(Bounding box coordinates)
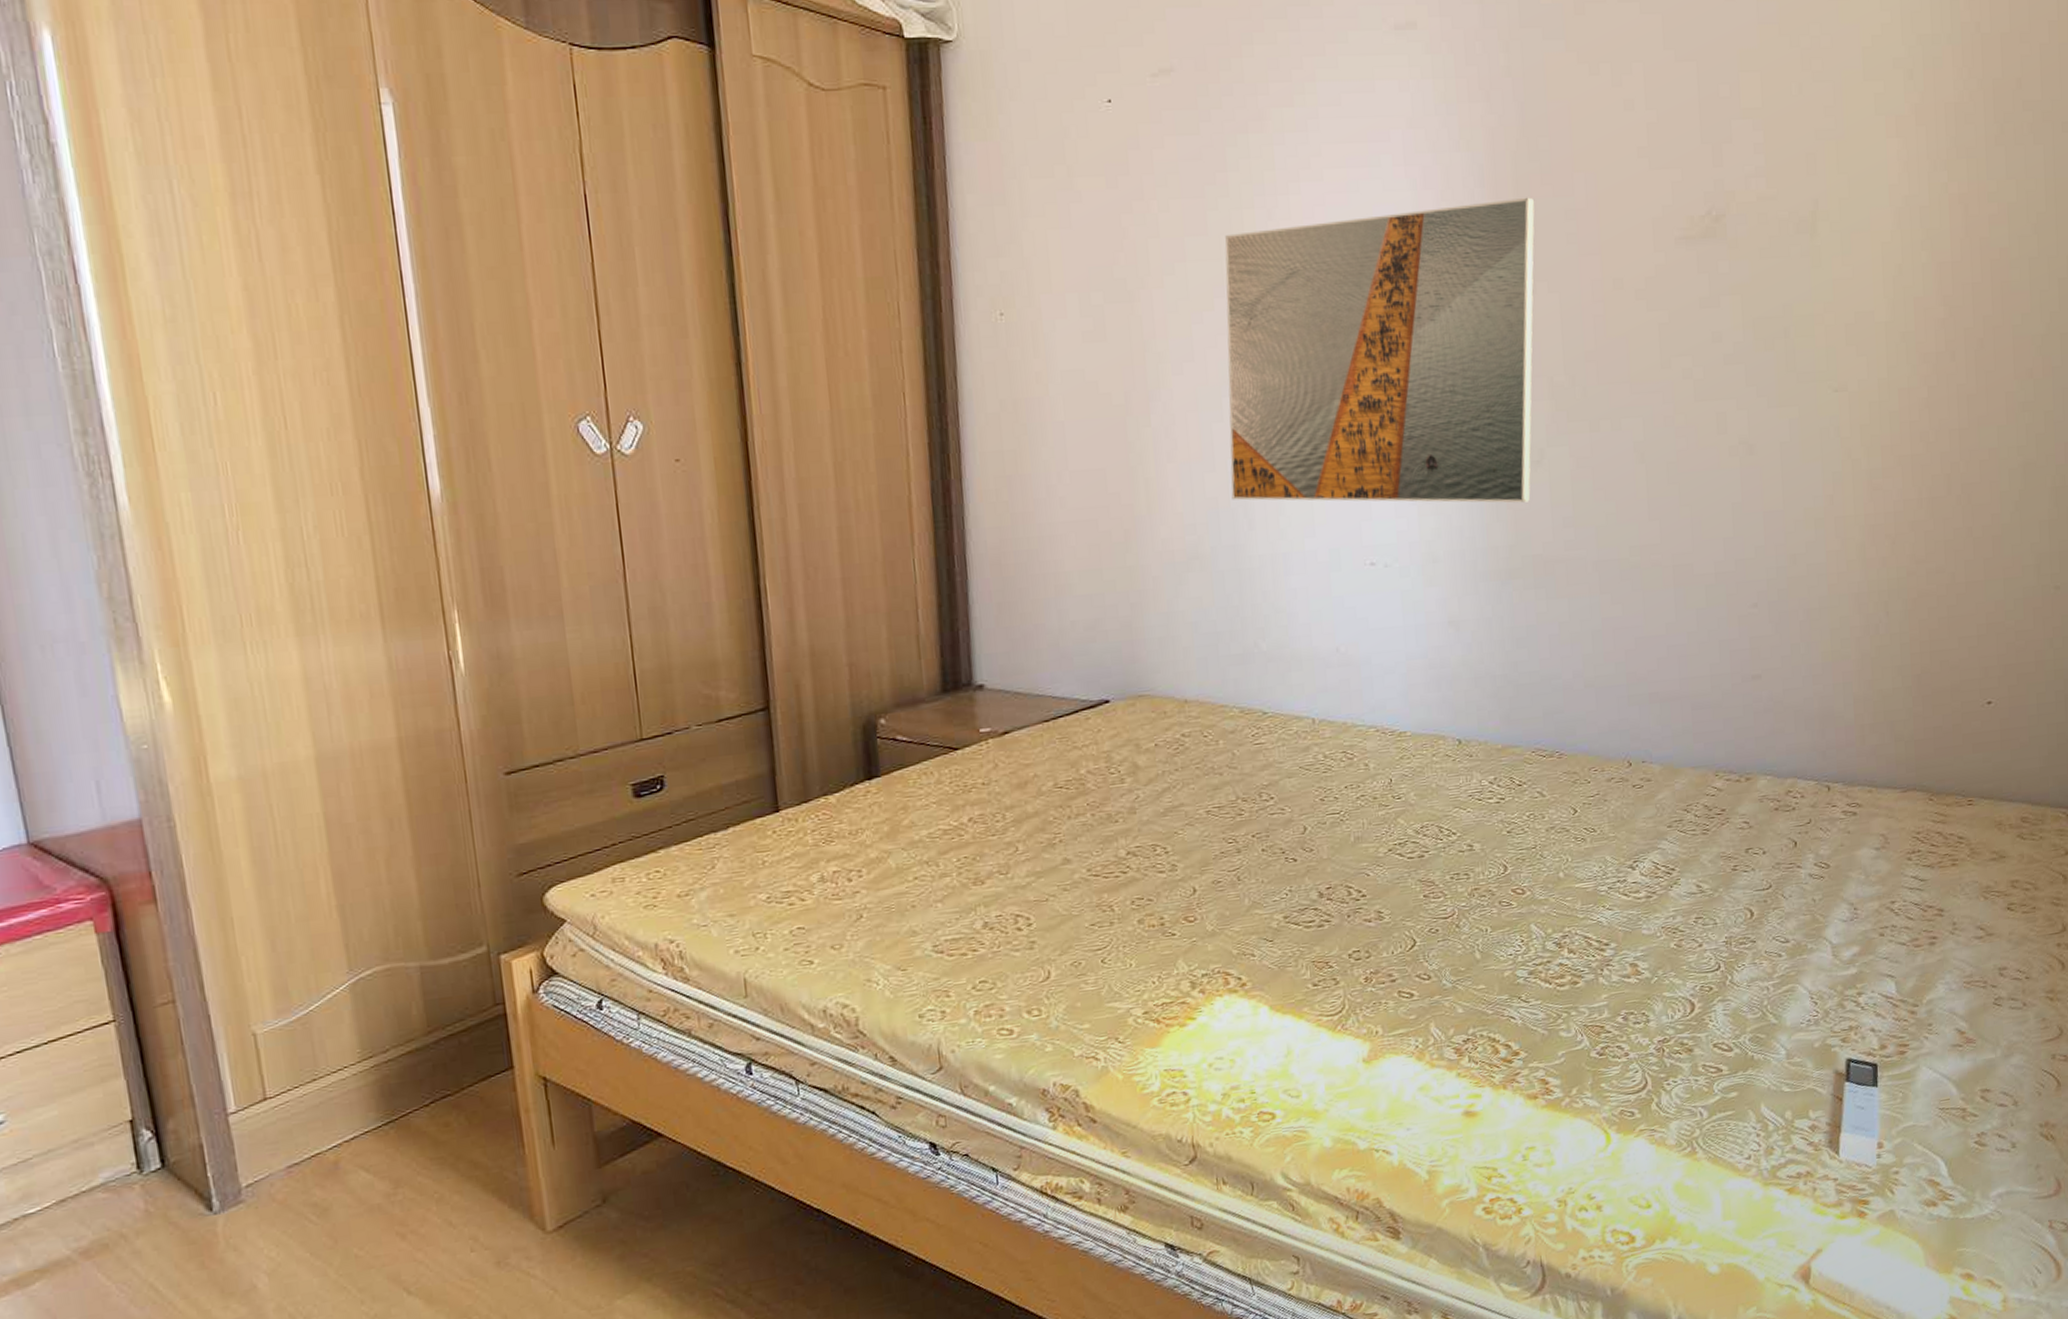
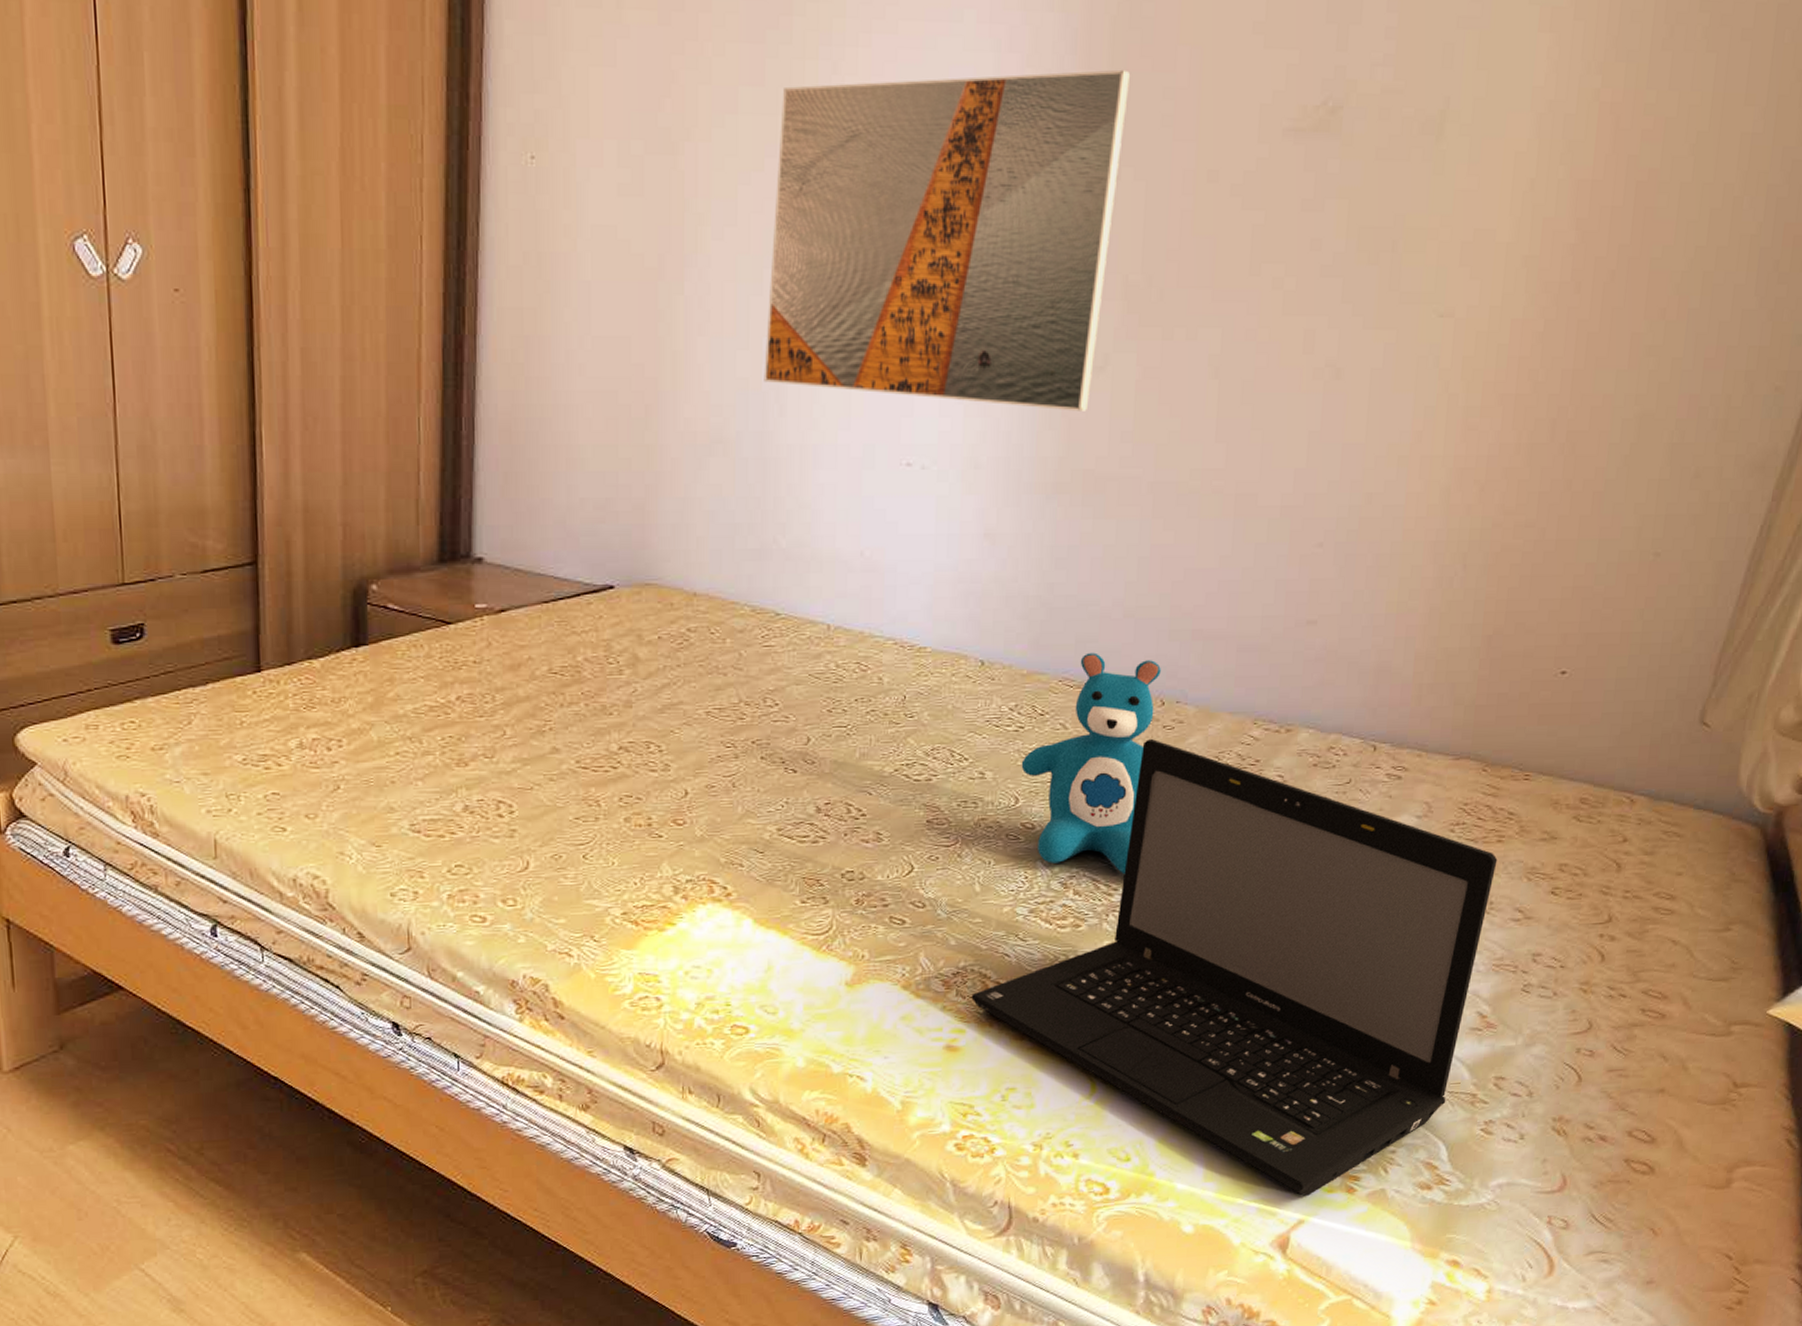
laptop: none [1483,797,1955,1225] -> present [971,738,1498,1196]
teddy bear: none [1506,722,1625,930] -> present [1021,652,1161,875]

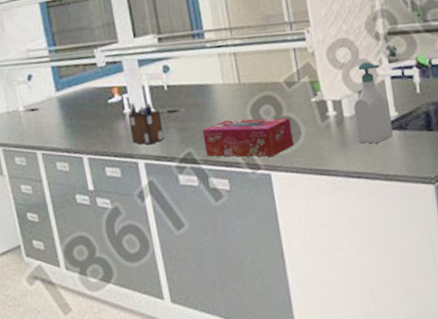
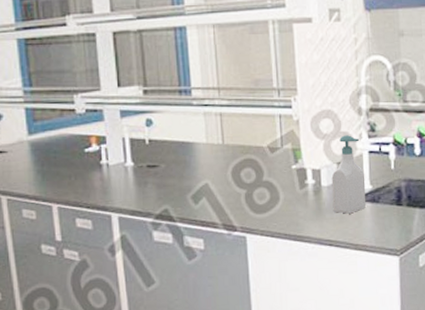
desk organizer: present [128,103,164,145] -> none [105,154,141,199]
tissue box: present [202,118,294,157] -> none [181,180,271,220]

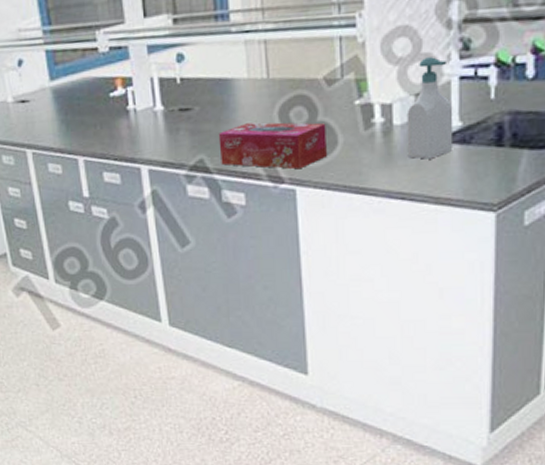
tissue box: none [181,180,271,220] -> present [218,122,327,170]

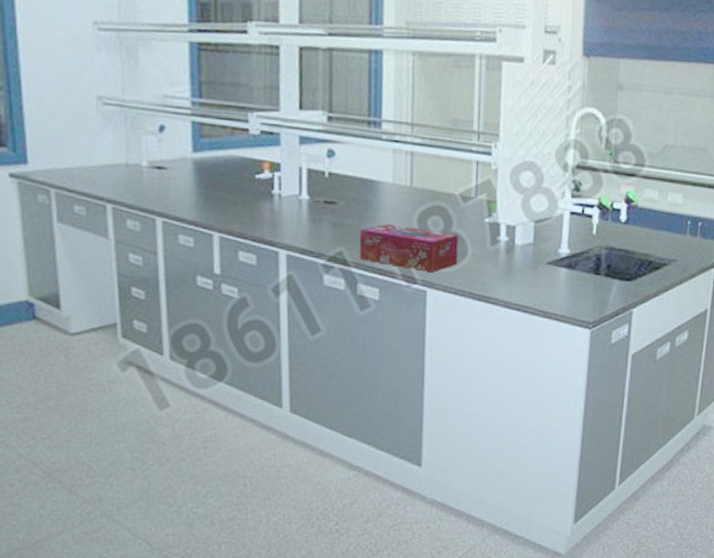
soap bottle: present [406,57,453,160] -> none [524,191,564,278]

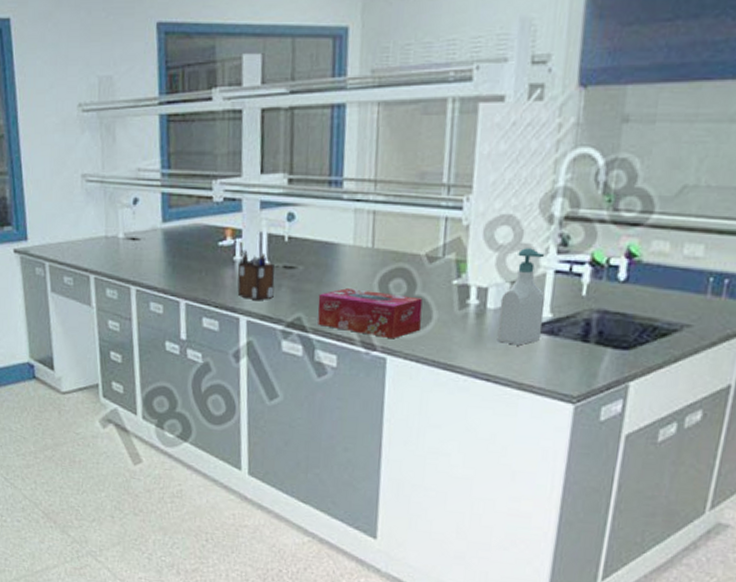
desk organizer: none [276,184,316,235] -> present [237,250,275,301]
soap bottle: none [524,191,564,278] -> present [497,248,546,346]

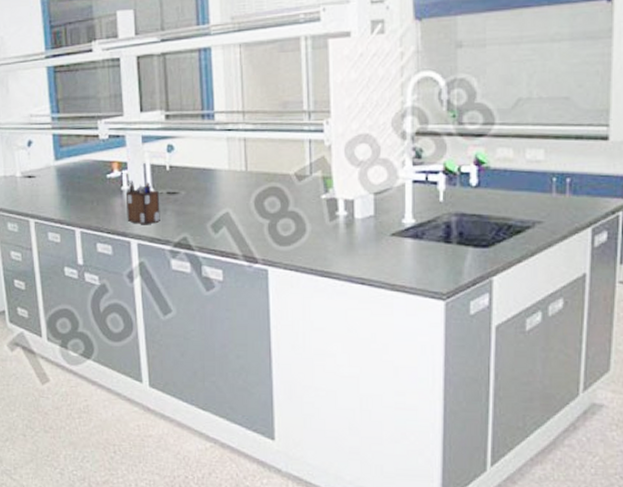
tissue box: present [318,288,423,339] -> none [201,208,296,252]
soap bottle: present [497,248,546,346] -> none [366,162,407,250]

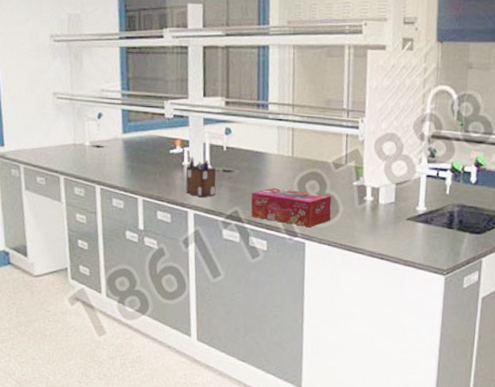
tissue box: none [201,208,296,252] -> present [251,188,332,228]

● Task directions
Starting at the line that contains "desk organizer: none" and ending with the last line of the data, transcribe every line exactly; skip the pictures.

● Answer box
desk organizer: none [276,184,316,235] -> present [237,250,275,301]
soap bottle: none [524,191,564,278] -> present [497,248,546,346]

tissue box: present [318,288,423,339] -> none [201,208,296,252]
soap bottle: present [497,248,546,346] -> none [366,162,407,250]

tissue box: none [201,208,296,252] -> present [251,188,332,228]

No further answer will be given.